[The task] Scan the listing for the word "Because" and report every line that contains it.

[Material provided]
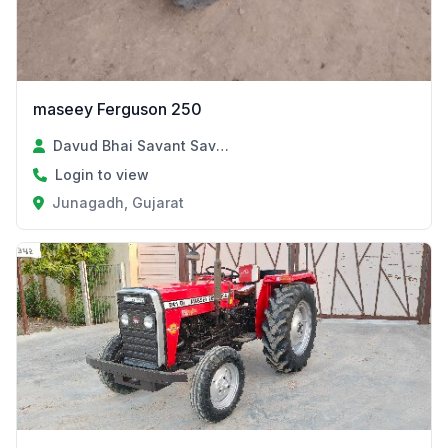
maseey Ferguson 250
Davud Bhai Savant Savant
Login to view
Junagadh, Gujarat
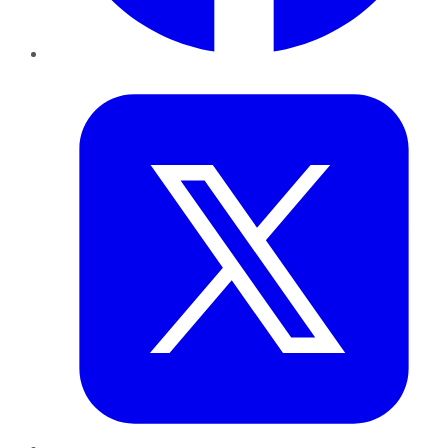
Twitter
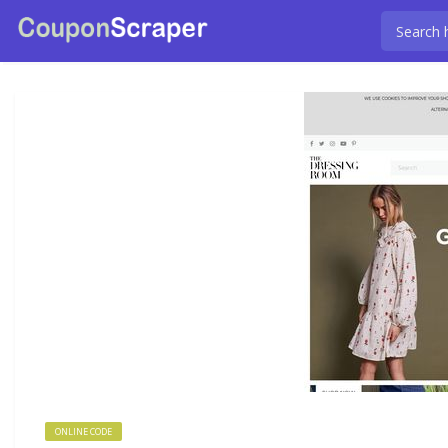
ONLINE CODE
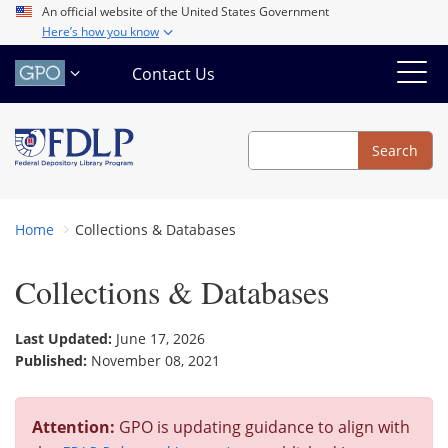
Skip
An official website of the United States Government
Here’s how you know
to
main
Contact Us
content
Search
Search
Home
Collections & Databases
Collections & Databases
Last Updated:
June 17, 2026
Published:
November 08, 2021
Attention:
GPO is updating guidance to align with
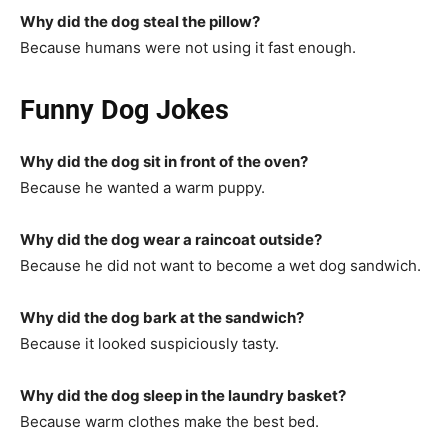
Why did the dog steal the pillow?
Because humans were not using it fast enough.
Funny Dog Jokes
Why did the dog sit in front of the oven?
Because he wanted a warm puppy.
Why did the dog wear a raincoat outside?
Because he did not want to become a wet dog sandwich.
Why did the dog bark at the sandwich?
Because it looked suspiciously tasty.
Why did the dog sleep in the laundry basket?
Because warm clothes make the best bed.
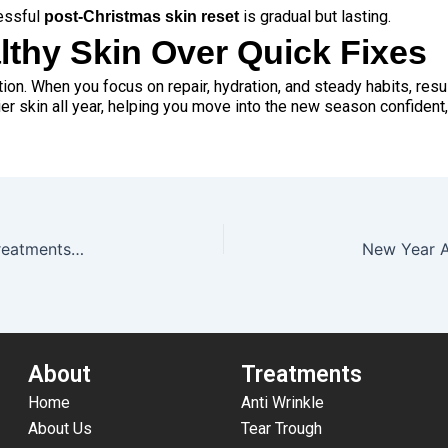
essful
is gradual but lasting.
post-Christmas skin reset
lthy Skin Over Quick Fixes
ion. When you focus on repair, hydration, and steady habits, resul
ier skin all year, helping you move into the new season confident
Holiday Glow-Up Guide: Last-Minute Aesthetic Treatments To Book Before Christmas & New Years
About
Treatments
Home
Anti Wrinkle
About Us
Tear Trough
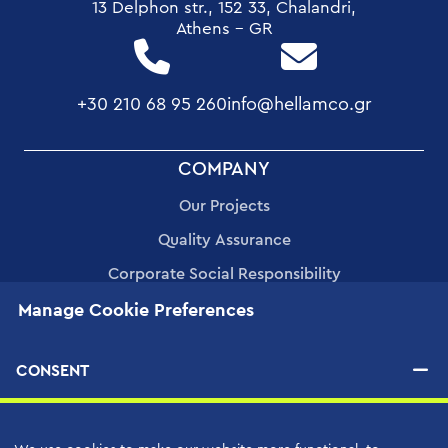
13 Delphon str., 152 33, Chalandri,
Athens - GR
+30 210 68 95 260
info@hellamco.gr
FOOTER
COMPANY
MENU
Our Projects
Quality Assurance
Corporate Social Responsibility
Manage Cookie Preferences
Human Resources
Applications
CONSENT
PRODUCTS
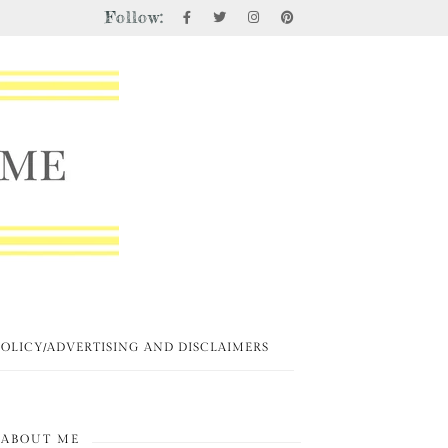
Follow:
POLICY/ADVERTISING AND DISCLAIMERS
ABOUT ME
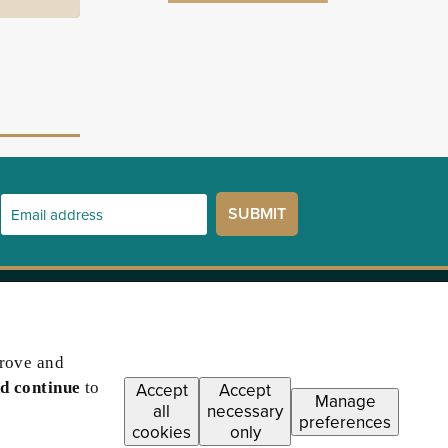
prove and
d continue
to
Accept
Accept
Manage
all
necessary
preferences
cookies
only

[Answer for the task]
Because humans were not using it fast enough.
Because he wanted a warm puppy.
Because he did not want to become a wet dog sandwich.
Because it looked suspiciously tasty.
Because warm clothes make the best bed.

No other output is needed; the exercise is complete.